• QUOTED TEXT:
◇ ◇ ◇ ◇ ◇ ◇ ◇

°Lintner

Beer, Brewing, Engineering, Equipment, Ingredients, Recipe

The more and more I brew the better and better I try to get at my efficiency. The first couple of batches I was plugging away into brewing calculators and getting amazing potential gravities from my recipes. The only problem was every calculator I was using was thinking I was getting 80% efficiency. As I failed to hit the ABV I wanted I read more and more on honing in on your brew setups efficiency.

One thing to check out is the °Lintner or Diastatic Power of your grain bill.  Lintner and Diastatic power both translate to the ability of your malts to convert starch into sweet-sweet sugar (maltose!). They need a minimum of 35 °Lintner to properly convert your starches.

This is where you need to make sure you check the Diastatic Power of your TOTAL grain bill. If you’re using some type of malt that has less than 35 °Lintner then it’s affecting the overall total of your Diastatic Power. If you’re getting poor efficiency on some brews vs others this could be a big reason why. This is why there are so many typical base malts. They contain the Diastatic Power you need to convert your starches to sugar.

◇ ◇ ◇ ◇ ◇ ◇ ◇

• INFORMATION SHOWN:

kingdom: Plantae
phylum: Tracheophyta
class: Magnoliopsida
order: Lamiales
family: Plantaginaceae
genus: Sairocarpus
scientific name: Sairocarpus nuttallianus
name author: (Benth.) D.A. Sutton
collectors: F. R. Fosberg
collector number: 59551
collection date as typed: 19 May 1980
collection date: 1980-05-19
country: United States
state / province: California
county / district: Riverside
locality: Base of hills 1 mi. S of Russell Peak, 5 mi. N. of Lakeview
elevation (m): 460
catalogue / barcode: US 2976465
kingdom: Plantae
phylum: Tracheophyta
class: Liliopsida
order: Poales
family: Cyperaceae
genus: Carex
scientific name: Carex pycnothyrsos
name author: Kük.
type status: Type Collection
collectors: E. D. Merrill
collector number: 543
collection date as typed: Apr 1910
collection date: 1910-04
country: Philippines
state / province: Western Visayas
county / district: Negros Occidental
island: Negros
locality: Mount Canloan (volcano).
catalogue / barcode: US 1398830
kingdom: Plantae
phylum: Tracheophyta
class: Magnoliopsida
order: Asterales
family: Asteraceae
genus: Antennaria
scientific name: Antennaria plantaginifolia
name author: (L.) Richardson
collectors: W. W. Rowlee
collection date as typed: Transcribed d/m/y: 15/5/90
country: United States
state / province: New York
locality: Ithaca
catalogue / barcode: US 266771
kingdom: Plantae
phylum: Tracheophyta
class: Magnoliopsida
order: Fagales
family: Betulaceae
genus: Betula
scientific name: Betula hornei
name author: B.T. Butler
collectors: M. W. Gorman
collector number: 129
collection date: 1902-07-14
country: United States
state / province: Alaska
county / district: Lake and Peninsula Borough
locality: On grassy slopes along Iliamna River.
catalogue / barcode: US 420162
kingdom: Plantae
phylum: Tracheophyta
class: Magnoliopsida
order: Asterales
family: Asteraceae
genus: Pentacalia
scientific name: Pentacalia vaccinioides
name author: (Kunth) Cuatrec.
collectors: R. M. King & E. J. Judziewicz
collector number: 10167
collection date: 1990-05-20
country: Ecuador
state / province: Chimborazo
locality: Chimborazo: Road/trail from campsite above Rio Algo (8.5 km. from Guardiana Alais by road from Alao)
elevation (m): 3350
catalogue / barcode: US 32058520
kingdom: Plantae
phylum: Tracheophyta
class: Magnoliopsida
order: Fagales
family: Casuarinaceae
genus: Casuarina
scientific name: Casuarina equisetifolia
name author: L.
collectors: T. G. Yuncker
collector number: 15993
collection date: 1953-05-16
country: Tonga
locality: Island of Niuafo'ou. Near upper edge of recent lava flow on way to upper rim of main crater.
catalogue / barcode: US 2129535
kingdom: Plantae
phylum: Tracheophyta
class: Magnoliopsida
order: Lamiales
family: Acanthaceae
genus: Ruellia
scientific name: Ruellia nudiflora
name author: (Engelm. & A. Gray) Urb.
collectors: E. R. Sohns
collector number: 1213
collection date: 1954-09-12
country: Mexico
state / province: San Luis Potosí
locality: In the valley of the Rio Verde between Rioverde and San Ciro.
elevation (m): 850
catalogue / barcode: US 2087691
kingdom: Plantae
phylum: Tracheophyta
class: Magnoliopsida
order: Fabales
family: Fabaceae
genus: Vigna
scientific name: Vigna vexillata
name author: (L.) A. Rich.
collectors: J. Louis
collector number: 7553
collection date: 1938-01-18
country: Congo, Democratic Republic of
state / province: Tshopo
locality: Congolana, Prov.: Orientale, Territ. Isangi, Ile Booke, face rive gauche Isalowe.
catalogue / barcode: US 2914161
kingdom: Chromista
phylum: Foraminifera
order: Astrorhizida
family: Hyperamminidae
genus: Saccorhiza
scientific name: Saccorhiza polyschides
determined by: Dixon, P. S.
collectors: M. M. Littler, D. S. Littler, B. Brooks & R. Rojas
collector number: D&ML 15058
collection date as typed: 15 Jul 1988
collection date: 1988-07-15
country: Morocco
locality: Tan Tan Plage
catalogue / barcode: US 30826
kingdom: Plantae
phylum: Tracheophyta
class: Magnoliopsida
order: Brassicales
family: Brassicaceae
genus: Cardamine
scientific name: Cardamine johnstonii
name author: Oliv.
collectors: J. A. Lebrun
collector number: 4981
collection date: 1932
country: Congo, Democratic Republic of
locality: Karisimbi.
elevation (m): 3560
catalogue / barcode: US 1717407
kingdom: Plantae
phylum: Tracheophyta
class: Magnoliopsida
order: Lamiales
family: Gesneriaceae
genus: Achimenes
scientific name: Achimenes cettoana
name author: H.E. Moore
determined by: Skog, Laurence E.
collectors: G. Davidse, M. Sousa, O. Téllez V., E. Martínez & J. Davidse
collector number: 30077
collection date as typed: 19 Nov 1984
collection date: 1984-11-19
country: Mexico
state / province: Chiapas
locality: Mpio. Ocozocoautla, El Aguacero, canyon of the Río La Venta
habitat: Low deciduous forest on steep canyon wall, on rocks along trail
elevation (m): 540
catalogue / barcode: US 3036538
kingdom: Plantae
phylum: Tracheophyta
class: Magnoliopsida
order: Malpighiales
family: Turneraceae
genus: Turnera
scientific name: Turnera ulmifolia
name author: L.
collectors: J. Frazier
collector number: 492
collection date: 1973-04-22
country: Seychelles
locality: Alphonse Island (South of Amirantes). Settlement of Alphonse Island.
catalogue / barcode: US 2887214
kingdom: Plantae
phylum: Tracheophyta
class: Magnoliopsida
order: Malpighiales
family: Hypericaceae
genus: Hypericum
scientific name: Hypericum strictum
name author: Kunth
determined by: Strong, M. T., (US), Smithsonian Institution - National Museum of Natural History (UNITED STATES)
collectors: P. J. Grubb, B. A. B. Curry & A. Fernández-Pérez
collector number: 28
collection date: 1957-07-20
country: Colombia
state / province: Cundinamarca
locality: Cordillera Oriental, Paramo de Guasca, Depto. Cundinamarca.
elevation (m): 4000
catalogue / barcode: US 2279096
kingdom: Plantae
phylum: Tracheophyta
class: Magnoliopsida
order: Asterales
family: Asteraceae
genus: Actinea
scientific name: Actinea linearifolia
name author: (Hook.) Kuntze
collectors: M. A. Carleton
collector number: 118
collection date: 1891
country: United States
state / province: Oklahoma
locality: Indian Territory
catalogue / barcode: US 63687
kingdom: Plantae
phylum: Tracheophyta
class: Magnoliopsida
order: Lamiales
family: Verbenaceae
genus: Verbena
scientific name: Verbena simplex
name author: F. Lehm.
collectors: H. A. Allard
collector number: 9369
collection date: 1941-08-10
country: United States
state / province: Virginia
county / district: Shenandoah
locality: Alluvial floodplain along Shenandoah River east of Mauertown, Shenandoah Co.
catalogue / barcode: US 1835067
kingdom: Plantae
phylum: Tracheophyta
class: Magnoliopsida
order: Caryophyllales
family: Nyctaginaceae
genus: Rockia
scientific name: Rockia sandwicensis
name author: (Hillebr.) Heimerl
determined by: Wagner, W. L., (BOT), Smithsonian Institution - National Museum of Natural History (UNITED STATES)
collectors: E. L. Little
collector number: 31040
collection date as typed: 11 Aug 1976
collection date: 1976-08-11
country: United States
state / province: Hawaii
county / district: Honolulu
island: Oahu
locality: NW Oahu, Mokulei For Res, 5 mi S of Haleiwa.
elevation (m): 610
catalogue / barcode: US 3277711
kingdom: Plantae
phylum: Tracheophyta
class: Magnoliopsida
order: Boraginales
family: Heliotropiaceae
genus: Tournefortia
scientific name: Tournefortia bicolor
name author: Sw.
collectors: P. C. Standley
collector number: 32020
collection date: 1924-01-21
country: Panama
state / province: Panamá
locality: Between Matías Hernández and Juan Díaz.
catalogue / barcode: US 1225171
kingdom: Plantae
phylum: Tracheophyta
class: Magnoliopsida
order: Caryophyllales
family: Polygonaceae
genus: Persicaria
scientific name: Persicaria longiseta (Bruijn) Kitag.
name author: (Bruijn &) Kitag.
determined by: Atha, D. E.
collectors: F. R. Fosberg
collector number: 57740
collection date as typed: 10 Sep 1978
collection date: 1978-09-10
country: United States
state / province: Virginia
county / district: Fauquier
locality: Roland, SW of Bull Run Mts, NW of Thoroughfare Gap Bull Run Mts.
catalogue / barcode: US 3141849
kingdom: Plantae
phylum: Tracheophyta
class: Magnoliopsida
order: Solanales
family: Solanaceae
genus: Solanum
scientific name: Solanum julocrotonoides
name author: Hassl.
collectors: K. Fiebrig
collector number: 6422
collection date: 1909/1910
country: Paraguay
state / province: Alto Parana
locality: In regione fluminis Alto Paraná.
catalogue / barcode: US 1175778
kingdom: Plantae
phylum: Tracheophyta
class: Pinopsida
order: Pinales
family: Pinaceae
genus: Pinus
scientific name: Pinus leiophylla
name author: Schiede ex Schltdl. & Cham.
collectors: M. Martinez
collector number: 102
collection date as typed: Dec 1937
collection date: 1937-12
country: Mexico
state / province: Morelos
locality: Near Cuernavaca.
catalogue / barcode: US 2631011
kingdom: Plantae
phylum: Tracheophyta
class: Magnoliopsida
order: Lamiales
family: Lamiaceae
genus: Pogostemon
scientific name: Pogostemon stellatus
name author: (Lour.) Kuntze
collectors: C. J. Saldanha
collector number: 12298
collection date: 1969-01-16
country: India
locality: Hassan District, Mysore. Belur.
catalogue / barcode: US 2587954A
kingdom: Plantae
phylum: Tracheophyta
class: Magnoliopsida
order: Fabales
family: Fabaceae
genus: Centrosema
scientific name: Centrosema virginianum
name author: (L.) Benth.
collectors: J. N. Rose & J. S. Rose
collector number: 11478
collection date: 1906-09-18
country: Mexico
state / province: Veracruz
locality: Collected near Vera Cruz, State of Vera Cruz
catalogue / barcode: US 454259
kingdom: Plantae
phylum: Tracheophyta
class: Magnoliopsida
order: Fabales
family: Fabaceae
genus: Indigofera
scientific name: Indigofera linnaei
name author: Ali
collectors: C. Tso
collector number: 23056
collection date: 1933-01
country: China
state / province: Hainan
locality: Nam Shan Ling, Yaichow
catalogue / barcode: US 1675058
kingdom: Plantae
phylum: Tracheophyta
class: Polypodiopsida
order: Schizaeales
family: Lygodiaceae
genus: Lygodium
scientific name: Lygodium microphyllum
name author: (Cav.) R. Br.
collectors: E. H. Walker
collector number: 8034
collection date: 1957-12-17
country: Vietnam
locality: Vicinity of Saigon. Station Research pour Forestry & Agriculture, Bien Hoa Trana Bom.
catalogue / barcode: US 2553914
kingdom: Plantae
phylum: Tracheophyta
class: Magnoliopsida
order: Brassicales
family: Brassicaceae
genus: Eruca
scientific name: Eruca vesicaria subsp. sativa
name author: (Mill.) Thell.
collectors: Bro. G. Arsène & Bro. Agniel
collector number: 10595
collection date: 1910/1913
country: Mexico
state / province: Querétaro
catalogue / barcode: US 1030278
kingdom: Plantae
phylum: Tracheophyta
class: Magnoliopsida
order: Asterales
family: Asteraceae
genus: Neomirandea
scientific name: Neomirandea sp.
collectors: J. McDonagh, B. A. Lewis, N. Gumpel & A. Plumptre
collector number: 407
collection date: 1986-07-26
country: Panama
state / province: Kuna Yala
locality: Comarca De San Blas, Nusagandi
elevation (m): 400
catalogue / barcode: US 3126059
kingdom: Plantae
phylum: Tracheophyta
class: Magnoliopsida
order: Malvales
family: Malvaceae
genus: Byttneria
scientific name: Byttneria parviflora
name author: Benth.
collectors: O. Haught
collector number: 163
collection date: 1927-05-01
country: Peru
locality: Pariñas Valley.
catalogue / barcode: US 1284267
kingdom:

◇ ◇ ◇ ◇ ◇ ◇ ◇

• EXERCISE TASKS:
A. List the category labels that appear under the title of the brewing post.
B. According to the brewing post, what minimum °Lintner do malts need to properly convert starches?
C. Continue the post on °Lintner and diastatic power from its last sentence.

• RESPONSES TO THE TASKS:
A. Beer, Brewing, Engineering, Equipment, Ingredients, Recipe

B. A minimum of 35 °Lintner.

C.
It’s also another reason why barley is so heavily used in beers. It’s just got what it takes to get things going. I recently mashed some Malted Millet from CMC all by it’s lonesome. While I did get some conversion out of it the amount of sugar I got for 5 pounds of grain was only 1.017. HARDLY FERMENTABLE! I guess that’s why there is Sorghum syrup.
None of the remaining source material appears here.